Was Jesus Against Capital Punishment?

The United Methodist Church declares its opposition to the retention and use of capital punishment and urges its abolition. In spite of a common assumption to the contrary, "an eye for an eye and a tooth for a tooth," does not give justification for the imposing of the penalty of death. Jesus explicitly repudiated retaliation (Matthew 5:38-39), and the Talmud denies its literal meaning and holds that it refers to financial indemnities.

United Methodist Church, In Opposition
to Capital Punishment

Oftentimes, when capital punishment is being discussed, Jesus’ remarks regarding “an eye-for-an-eye” are pressed into service. When coupled with the “turn the other check” passage, capital punishment abolitionists believe that they’re holding a biblical wining hand.

But is it the case that Jesus was either rejecting capital punishment or setting the record straight (i.e., that eye-for-an-eye doesn’t apply to the death penalty)? Likewise, is “turn the other check” a condemnation of capital punishment and a call to passivism?

TASKS TO PERFORM:
1) From the piece on Jesus and capital punishment, return the part starting with "The United Methodist" and going on through "to financial indemnities.", copied word for word.
2) Carry the piece on Jesus and capital punishment further, starting right after its last sentence.

ENTRIES SUPPLIED:
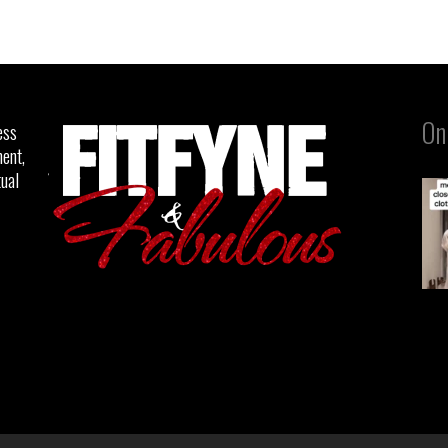
On
ess
ent,
tual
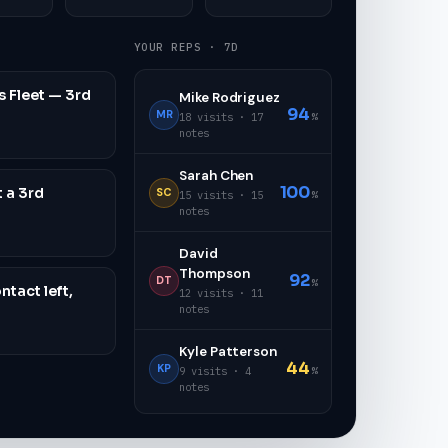
YOUR REPS · 7D
 Fleet — 3rd
Mike Rodriguez
94
MR
%
18 visits · 17
notes
Sarah Chen
100
t a 3rd
SC
%
15 visits · 15
notes
David
Thompson
92
DT
%
ntact left,
12 visits · 11
notes
Kyle Patterson
44
KP
%
9 visits · 4
notes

RESULTS OF THE EXERCISE:
1)
The United Methodist Church declares its opposition to the retention and use of capital punishment and urges its abolition. In spite of a common assumption to the contrary, "an eye for an eye and a tooth for a tooth," does not give justification for the imposing of the penalty of death. Jesus explicitly repudiated retaliation (Matthew 5:38-39), and the Talmud denies its literal meaning and holds that it refers to financial indemnities.

2)
What is “Eye-for-an-Eye?”

38) “You have heard that it was said, 'AN EYE FOR AN EYE, AND A TOOTH FOR A TOOTH.'

39) "But I say to you, do not resist an evil person; but whoever slaps you on your right cheek, turn the other to him also.

Matthew 5:38-39

In figuring out what Jesus meant, we should first see what he was referencing. The relevant passages are Ex. 21:12–36, Lev. 24:17–23, and Deut. 19:14–21. In these passages God is laying out a principle of justice: the punishment should fit the crime. This would, of course, include financial matters, as the United Methodist Church (UMC) suggests. But to say that God is only interested in justice when it comes to commerce makes God the moral equivalent of It's a Wonderful Life's Mr. Potter.

Contrary to the claim of the UMC, God’s perfect moral character requires justice in all matters, including the most heinous crime committed against man.

Whoever sheds man's blood, By man his blood shall be shed, For in the image of God He made man.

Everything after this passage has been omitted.